En Bodas de Sangre, la última de las tragedias, la vida de los personajes también está marcada por la desgracia y la muerte, así terminan matándose unos a otros.

Sin duda el legado literario sobre el suicido es inmenso, buena fe de ello da la obra del escritor y filósofo rumano Emil Michael Cioran. Sus planteamientos iban en la llamada filosofía del absurdo, con un sentimiento de divisar el abismo, estaba fuertemente influido por Nietszche y Schopenhauer. Sentía una fuerte frustración por el hecho de existir, lo cual lo hacía enfrentarse consigo mismo. Encontraba sugerente el suicidio como forma de vida. Aunque parezca contradictorio, no llegó a suicidarse, sino que murió de causas naturales a una edad avanzada.

"Soy sólo un accidente. ¿Por qué debo tomarme en serio?"


Además contamos con una larga lista de poetas suicidas como Cesare Pavese.

Vendrá la muerte y tendrá tus ojos

- esta muerte que nos acompaña

de la mañana a la noche, insomne,

sorda, como un viejo remordimiento

o un vicio absurdo. Tus ojos

serán una vana palabra,

un grito callado, un silencio...

También Sibilla Aleramo, Antonia Pozzi, John Berryman, Sylvia Plath, Anne Sexton a quien mencionamos antes…

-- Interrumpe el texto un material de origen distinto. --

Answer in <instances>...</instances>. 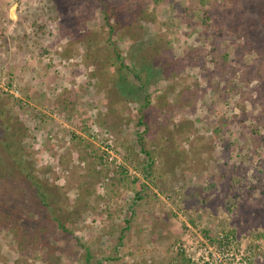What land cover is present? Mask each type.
Here are the masks:
<instances>
[{
    "label": "rangeland",
    "instance_id": "rangeland-1",
    "mask_svg": "<svg viewBox=\"0 0 264 264\" xmlns=\"http://www.w3.org/2000/svg\"><path fill=\"white\" fill-rule=\"evenodd\" d=\"M144 1L149 18L119 35L105 11L137 0H0V264H187L221 235L264 264V0ZM149 45L173 67L150 76L147 103L106 56ZM14 132L70 223L38 217L50 254L7 224L6 205L34 194Z\"/></svg>",
    "mask_w": 264,
    "mask_h": 264
},
{
    "label": "trees",
    "instance_id": "trees-1",
    "mask_svg": "<svg viewBox=\"0 0 264 264\" xmlns=\"http://www.w3.org/2000/svg\"><path fill=\"white\" fill-rule=\"evenodd\" d=\"M131 5L133 4H129L128 7L124 6L122 9L119 7L117 9L110 7V9L105 11L106 22L111 26V29L114 32H118L119 35H121L122 31V18L129 20L133 17L134 12L137 14L138 17L136 18L139 20H141V18H149L150 13L148 10V3L144 0H137L136 5ZM120 12L122 14L121 17ZM137 38V34L133 35V40H137ZM144 51L145 53L139 56L131 55L130 59L132 62L126 63L122 52L119 49H114L111 54L106 56V64L116 67L119 80L126 93L125 96L131 97V94L145 93V100L149 103L150 94L148 92V85L150 83V76L153 75L154 72H156V74L169 72L171 67H173V63L164 60L162 56L164 51H162L159 45L145 46ZM131 75L139 81L138 85L130 84L132 82L130 80ZM8 120L11 121L10 118H8ZM140 122H143L142 118L140 119ZM146 123L147 122L145 121L144 124L146 125ZM14 137H19V135L16 132L11 133V136L9 137L10 141L7 142V148L11 156L15 158L28 183L34 189V194L29 197L33 202L29 205L30 209L28 208V210L24 204H21L23 206L21 209H17L16 203L6 205V219L9 220L7 224H9L14 236L22 241L20 242L21 245L19 247L29 244H39L40 246L45 247V250L50 254L54 250L55 245L47 235V230L44 225L38 222V217L46 218L49 222H54V224L60 227L63 231H68V225L70 223L69 220L66 219L68 218L67 213L58 205L59 200L55 191L42 183V180L38 176L33 165H27V162L23 163L22 148H14V146L20 141L17 142V139ZM11 145L15 150L9 148ZM150 154L151 153L149 152V155ZM122 170L125 171L126 169L123 167ZM1 176H4V174H0V177ZM13 187L14 186L9 183V188ZM13 194H15V191ZM17 196L22 197L21 200L24 202V192L18 191ZM25 210H27L26 213H24ZM32 247L35 248V246ZM189 260L190 259L188 258V261L186 262L187 264L189 263ZM86 264H96L92 261V255L90 252H87Z\"/></svg>",
    "mask_w": 264,
    "mask_h": 264
},
{
    "label": "built area",
    "instance_id": "built-area-1",
    "mask_svg": "<svg viewBox=\"0 0 264 264\" xmlns=\"http://www.w3.org/2000/svg\"><path fill=\"white\" fill-rule=\"evenodd\" d=\"M221 236L222 237L218 239V242L214 244L209 243L208 240H205L201 237V239L206 242L207 246L210 245V248L214 250V252H212V257L216 256L217 258H219V260L217 261L213 260V258L209 256H203V258L201 257L194 258L193 256H191L188 264H248L246 258L243 259L242 257L233 255L231 253L230 251L231 248H235V244H237V242L232 240V238L227 237L224 239L223 235ZM224 252H226V254L229 256L230 262H223L222 259L220 258V254ZM230 254L232 256H235L233 257L234 258L233 263H231L232 258L230 257Z\"/></svg>",
    "mask_w": 264,
    "mask_h": 264
}]
</instances>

Gabriel Ferrater, por ejemplo de poesía castellana, se suicidó en el 72 en Sant Cugat, y escribió:

"Estoy más lejos que amarte /.../ No soy sino la mano con que tú palpas"

Por supuesto no podemos pasar sin recordar el suicidio de David Foster Wallace, de quien nos habló Enrique en una ocasión, a penas después de leer Entrevistas breves con hombres repulsivos en 2008.

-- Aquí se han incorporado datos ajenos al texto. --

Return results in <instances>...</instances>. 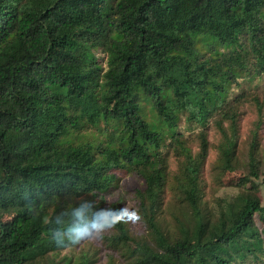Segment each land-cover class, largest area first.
Wrapping results in <instances>:
<instances>
[{"label":"trees","instance_id":"trees-1","mask_svg":"<svg viewBox=\"0 0 264 264\" xmlns=\"http://www.w3.org/2000/svg\"><path fill=\"white\" fill-rule=\"evenodd\" d=\"M263 72L264 0H0V264H56L38 258L68 246L52 240L50 221L85 200L94 211L105 208L96 197L118 187L115 170L140 168L139 205L156 248L136 264L262 259L264 228L255 223L256 214L264 222L261 199L240 193L229 217L212 223L199 179L207 137L200 133L194 156L178 126L186 113L202 125L219 116L221 165L232 169L238 109L254 103L248 167L260 178L264 99L259 91L231 93L239 77ZM163 146L186 155L192 225L181 221L174 240L157 219L168 174ZM112 228L116 240L129 238L124 218ZM76 260L60 264H88L86 255Z\"/></svg>","mask_w":264,"mask_h":264},{"label":"rangeland","instance_id":"rangeland-1","mask_svg":"<svg viewBox=\"0 0 264 264\" xmlns=\"http://www.w3.org/2000/svg\"><path fill=\"white\" fill-rule=\"evenodd\" d=\"M200 48L205 46L200 44ZM15 52L21 55L20 47L15 48ZM98 61L106 67L108 54L101 46L95 49ZM255 91L261 92L264 99V72L262 74L248 73L241 76L233 84L231 96L235 97L239 93H244L245 97ZM239 110L237 149L232 169H224L221 165L220 144L223 136L218 128L215 115L205 124H199L187 120V113L183 114L179 122L178 131L185 140L189 150L195 156L200 150L201 135L207 137L209 147L208 154L200 172V188L202 195V206L204 212L211 219L212 223L218 222L224 213L229 217L228 205L240 194L252 193L257 195L264 205V122L259 130V174L260 178H255L248 167L250 142L252 130L258 119L256 105L252 102L242 103ZM229 128L228 123H225ZM170 141V138L166 142ZM181 149L173 147H162V157L168 162V174L161 189V197L158 203L157 219L162 230L167 237L172 240L180 236L179 223L184 221L191 224L192 208L185 196L187 187L185 166L186 155ZM119 175L118 187H111L108 191L99 193L96 200H104V206L108 207L112 202L119 201L121 208H124L123 218L127 224L129 238L127 240H116L114 229L108 228L104 232L86 238L76 245H68L57 255L48 256L45 254L40 263L47 260L61 263L64 257H72L73 260L86 255L88 264H110L115 261L117 264H136L140 258L149 255L150 250H155L156 243L146 219L142 215L141 200L138 188H145L143 178L145 170L140 168L134 172H126L121 169L115 170ZM255 223L260 228H264V222L258 214ZM78 261V260H76ZM264 264V257L255 262H244L243 264Z\"/></svg>","mask_w":264,"mask_h":264},{"label":"clouds","instance_id":"clouds-1","mask_svg":"<svg viewBox=\"0 0 264 264\" xmlns=\"http://www.w3.org/2000/svg\"><path fill=\"white\" fill-rule=\"evenodd\" d=\"M124 211V208L108 207L94 211L92 202L82 201L50 221L54 225L51 238L57 246L76 245L112 227L117 219L123 218Z\"/></svg>","mask_w":264,"mask_h":264}]
</instances>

También podríamos analizar los suicidios en la obra de Shakespeare como los de Romeo y Julieta, o el de Ofelia, pero todo ello nos llevaría mucho tiempo.

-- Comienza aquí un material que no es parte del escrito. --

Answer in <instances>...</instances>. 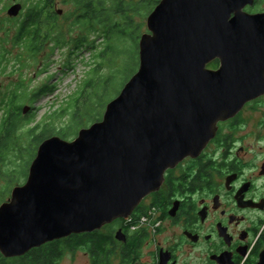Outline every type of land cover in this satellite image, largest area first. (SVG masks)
I'll list each match as a JSON object with an SVG mask.
<instances>
[{"label": "water", "instance_id": "water-1", "mask_svg": "<svg viewBox=\"0 0 264 264\" xmlns=\"http://www.w3.org/2000/svg\"><path fill=\"white\" fill-rule=\"evenodd\" d=\"M253 3L159 1L139 40L138 70L102 119L71 140H43L26 182L0 204L4 257L128 218L167 169L202 153L220 120L264 93V13L244 10ZM216 59L219 68H208Z\"/></svg>", "mask_w": 264, "mask_h": 264}, {"label": "flooded vegetation", "instance_id": "flooded-vegetation-1", "mask_svg": "<svg viewBox=\"0 0 264 264\" xmlns=\"http://www.w3.org/2000/svg\"><path fill=\"white\" fill-rule=\"evenodd\" d=\"M42 1L8 0L3 5L0 73L8 62L16 61L12 57L16 47L24 59L31 56L32 37L37 54L47 48L46 8L37 24L39 37L32 31L20 35L25 20L32 18L29 13L40 3L46 6ZM16 3L22 9L10 16L8 10ZM263 3L254 0L244 10L264 13ZM219 66V59L208 64L210 69ZM15 86L0 96V108L2 102L7 108ZM149 211L150 220L142 223V215ZM120 231L124 239L118 237ZM88 233L96 236L87 251V264H257L264 251V93L245 102L233 117L220 120L216 135L199 156H188L167 169L159 190L147 195L129 218H117ZM54 241L32 250L45 249ZM78 250L80 246L74 251ZM62 256L54 253L46 258L59 264ZM19 257L5 258L15 264Z\"/></svg>", "mask_w": 264, "mask_h": 264}, {"label": "rangeland", "instance_id": "rangeland-1", "mask_svg": "<svg viewBox=\"0 0 264 264\" xmlns=\"http://www.w3.org/2000/svg\"><path fill=\"white\" fill-rule=\"evenodd\" d=\"M127 1L132 3L129 14L132 17L133 26H124L125 22L122 17H118L117 23L132 33L130 38L107 39L104 37L103 31H96L89 38L90 42L94 41L93 44L79 48L76 46V38L87 32L77 22V9L72 4L64 3L63 0H56L53 9L54 11L63 10V13L58 15L57 24L66 43L62 46L58 44V47L53 50L52 45H57L58 42L57 40L54 42L48 40L47 48L42 53L33 57L25 56V59L24 53L21 54V48L16 47L13 50L12 57H15L16 61L8 62L5 71L0 73V96L7 93L10 88L15 86L14 83L20 80L26 86L24 90L26 96L23 103L31 107L27 113H34L36 116L34 122H24L20 129L22 142H25L26 146V132L40 121L42 123L50 122L55 127V131L63 128L68 131L71 124L70 114L66 113L60 118L59 116L55 117L54 113L64 109L69 102L79 95L85 86V82L89 79H93L97 85L101 83L99 88L95 87L91 91L89 90L87 106L89 113L95 114V118L99 117L97 121L101 120L109 101L120 93L123 86L138 70L139 40L143 33L148 32L147 17L154 9V5L151 4L152 0ZM7 2L8 0H0V40L4 39L5 34V28H2V19L5 14L2 7ZM108 6L113 8L111 0L108 1ZM7 23L5 24L10 26ZM30 42L31 44L34 42V37ZM112 46L116 47V52L120 54L113 56L114 53L110 49ZM104 51L105 55H103ZM103 79L108 80V82L102 83ZM46 84L52 85L55 90L37 100L33 99L34 92ZM83 100L84 97H81V102ZM33 107L34 109H32ZM3 113L0 114V124ZM84 122L86 124L83 127H87L94 121L89 122L85 117ZM81 128L75 130V135L67 139L75 138ZM26 158L25 162L16 153H11L5 163L2 164L0 168V204L10 198L12 189L16 185L26 182L28 175L23 176L22 169L27 168L29 172L30 164L35 157L27 155ZM9 174L12 178L11 181ZM88 248L83 247L82 250L78 251L66 250L59 264H87ZM13 263L19 264L17 259Z\"/></svg>", "mask_w": 264, "mask_h": 264}, {"label": "trees", "instance_id": "trees-1", "mask_svg": "<svg viewBox=\"0 0 264 264\" xmlns=\"http://www.w3.org/2000/svg\"><path fill=\"white\" fill-rule=\"evenodd\" d=\"M56 0H43L42 2L46 3L45 7L39 5L38 10H33L29 13L32 18H27L23 24V27L20 29V35L29 33L30 31L35 34V37L38 38L39 34H41V27L37 24H40L45 15V8L47 13V23H48V40L54 42L57 40V45H52L53 50L58 47V44L66 43L64 35L58 30V11H54L53 7ZM109 0H63L66 4H72L76 7V19L77 22L81 25L82 28L86 29V34L80 35L76 38V46L79 48H84V46H88L93 44V42L89 41V38L92 33L96 31H103L104 37L107 39L110 38H130L132 33L125 30L124 26L132 27L133 21L132 17L129 14L132 9V3L127 0H111L113 2V8L108 6ZM160 0H152L151 4L154 7L159 3ZM118 17H122V20L125 22L124 26H120L117 23ZM34 26L31 29V26ZM101 28V29H100ZM90 34V35H89ZM88 42V43H87ZM87 43V44H86ZM111 46V45H110ZM32 50L30 51L31 57L36 56L38 51L35 48V40L33 45L31 46ZM113 56L120 54L116 52V47H110ZM131 53V52H130ZM105 55V51L103 53ZM2 62V61H1ZM0 62V65H1ZM106 80H102V83ZM108 82V80L106 81ZM22 81L18 82L15 86V92L9 96L7 100V108L6 105L2 102L0 110L3 111L2 120L0 124V168L2 164L5 163L8 156L11 153H16V155L22 159L27 160L26 156H36L38 147L40 143L51 135L57 134L64 138H70L74 134V131L83 127L86 122H84V118L86 117L89 122H95L99 117L95 118V114H90L88 111V95L89 90L92 88H99L101 83L98 85L94 82L93 79H89L85 82V86L83 90L77 95L68 105L62 109L61 111L55 112V117H62V115L69 113L71 116V124L68 131L66 129H59L55 131V127L49 123L38 122L33 127H30L26 132V144L22 142V135L20 134V129L24 122L35 121L34 113H27L26 115L23 113V108L25 104L23 103L25 100V88ZM55 88L52 85L46 84L42 86L38 91L34 92L33 99L37 100L42 96L48 94L49 92L54 91ZM81 97H84V100L81 102ZM34 109V107L32 108ZM53 116V115H52ZM51 116V117H52ZM74 129V130H73ZM77 135V134H76ZM23 176L28 175V170L22 169ZM9 179L11 181L12 178ZM96 236V235H94ZM91 233L85 234H73L69 237L58 239L51 244L47 245L45 249L39 250H30L25 255H22L19 258H16L19 264H50L49 258H46V255L64 254L66 250L73 251L75 248L80 246L89 247L91 243V239L94 238ZM99 237V236H98ZM102 236L99 237V239ZM102 243V242H100ZM103 245L99 244L98 247ZM34 254V258L31 260L28 259L29 255ZM15 259V260H16ZM0 264H8V259H6L0 252Z\"/></svg>", "mask_w": 264, "mask_h": 264}, {"label": "built area", "instance_id": "built-area-1", "mask_svg": "<svg viewBox=\"0 0 264 264\" xmlns=\"http://www.w3.org/2000/svg\"><path fill=\"white\" fill-rule=\"evenodd\" d=\"M150 213H151V211H149V213H146V214L142 215L140 221L142 223L148 222L150 220V218H151Z\"/></svg>", "mask_w": 264, "mask_h": 264}, {"label": "bare ground", "instance_id": "bare-ground-1", "mask_svg": "<svg viewBox=\"0 0 264 264\" xmlns=\"http://www.w3.org/2000/svg\"><path fill=\"white\" fill-rule=\"evenodd\" d=\"M129 218V217H128Z\"/></svg>", "mask_w": 264, "mask_h": 264}]
</instances>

Quizás esa necesidad tan humana de buscar vías o mecanismos para canalizar el estrés, la presión que ejerce la vida, los acontecimientos consuetudinarios; nos lleve a escribir estos macilentos textos que nos asombran y maravillan a parte iguales. El desgarro y el desasosiego que se suman a la angustia de la existencia misma, especialmente cuando sientes que la presión que ejerce el ambiente, superan las vías de escape, y te intoxicas.

Quizás el sufrimiento sea necesario para engendrar belleza, aunque el espíritu vitalista y el instinto de supervivencia de la mayoría, nos haga pensar en el suicido como la vía equivocada. Lo único cierto es que no sabemos si lo es o no.

“Las horas vienen reguladas desde el interior del reloj. Si movemos las agujas, modificamos las cifras, pero no la marcha del destino. Desertemos a donde desertemos, con nosotros llevamos nuestro uniforme congénito; y ni siquiera en el suicidio logramos escapar de él. Es preciso que nos elevemos, que nos elevemos también a través del sufrimiento; entonces se vuelve más comprensible el mundo”.

Erst Jünger, Radiaciones.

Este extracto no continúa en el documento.